76ers said to be favoring Collins

All signs point toward Doug Collins.

The 76ers’ coaching search, which is more than a month old and has
dwindled to only a handful of candidates, has a distinct front-runner:

According to multiple sources, Collins is the leading candidate, ahead
of former Dallas Mavericks coach Avery Johnson and former Toronto
Raptors coach Sam Mitchell, although it’s possible that Ed Stefanski,
the Sixers’ president and general manager, will schedule a second round
of interviews.

One source close to Collins said his camp has been given the impression that the job is his, expressing the belief that Stefanski already has made his recommendation to Ed Snider, chairman of the team’s parent company, Comcast-Spectacor.

The only thing separating Collins from the job offer, according to the source, is the logistics of timing and due diligence by Stefanski.

The source said it wouldn’t be impossible to see a job offer before the end of this week.

Collins, 58, is covering the NBA’s Western Conference finals as an analyst for TNT. (The series is his final commitment with the network.) The Flyers, also under the Comcast-Spectacor banner, are in the NHL’s Eastern Conference finals.

A second source confirmed that Collins was the definitive front-runner for the Sixers’ coaching vacancy but said second interviews were still likely to begin this week.

Since interviewing Collins on May 1, Stefanski has contacted Collins’ camp at least every other day, as reported last week in The Inquirer. It was this show of good faith that kept Collins involved in the drawn-out search, which he would have abandoned if he had not been kept informed consistently.

Stefanski has interviewed seven candidates for the team’s coaching vacancy. Eddie Jordan was fired April 15, less than 24 hours after his finished his only season with a 27-55 record.

In the weeks following Jordan’s dismissal, Stefanski interviewed Collins, then Johnson, Mitchell and a quartet of NBA assistant coaches in Bill Laimbeer, Dan Majerle, Monty Williams, and Elston Turner.

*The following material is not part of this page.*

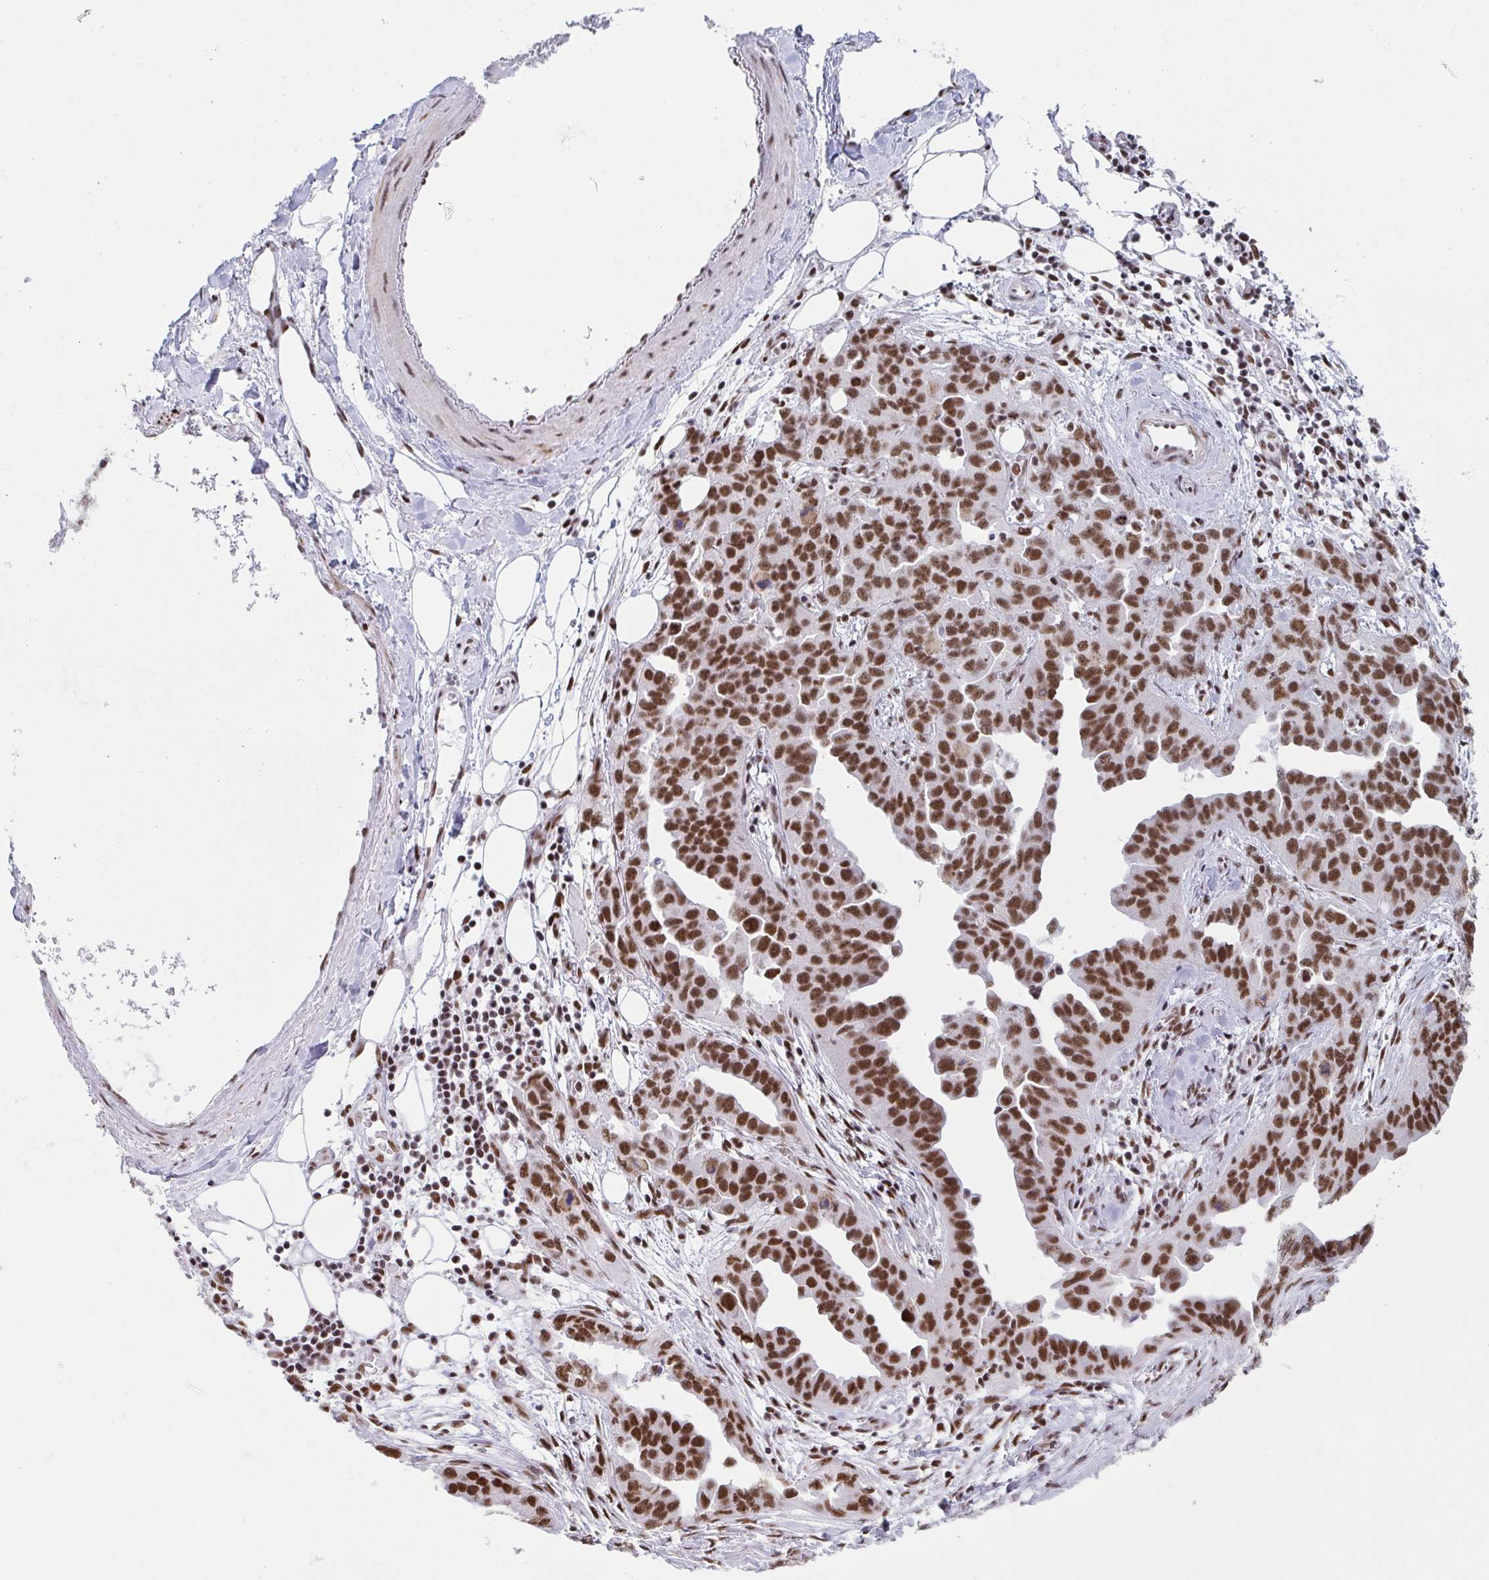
{"staining": {"intensity": "moderate", "quantity": ">75%", "location": "nuclear"}, "tissue": "ovarian cancer", "cell_type": "Tumor cells", "image_type": "cancer", "snomed": [{"axis": "morphology", "description": "Cystadenocarcinoma, serous, NOS"}, {"axis": "topography", "description": "Ovary"}], "caption": "IHC (DAB (3,3'-diaminobenzidine)) staining of human ovarian serous cystadenocarcinoma displays moderate nuclear protein staining in approximately >75% of tumor cells. IHC stains the protein in brown and the nuclei are stained blue.", "gene": "SNRNP70", "patient": {"sex": "female", "age": 75}}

The source said that Collins would consider only two NBA coaching vacancies: with the Sixers, for whom he played from 1973 to ’81, and with the Chicago Bulls, whom he coached from 1986 to ’89.

Johnson, also thought to be a legitimate option for the Sixers, interviewed Monday for the Atlanta Hawks’ coaching vacancy and is said to be leaning toward the New Orleans Hornets’ opening. Johnson is a New Orleans native.

An NBA head coaching job recently opened in Atlanta and could open in Cleveland.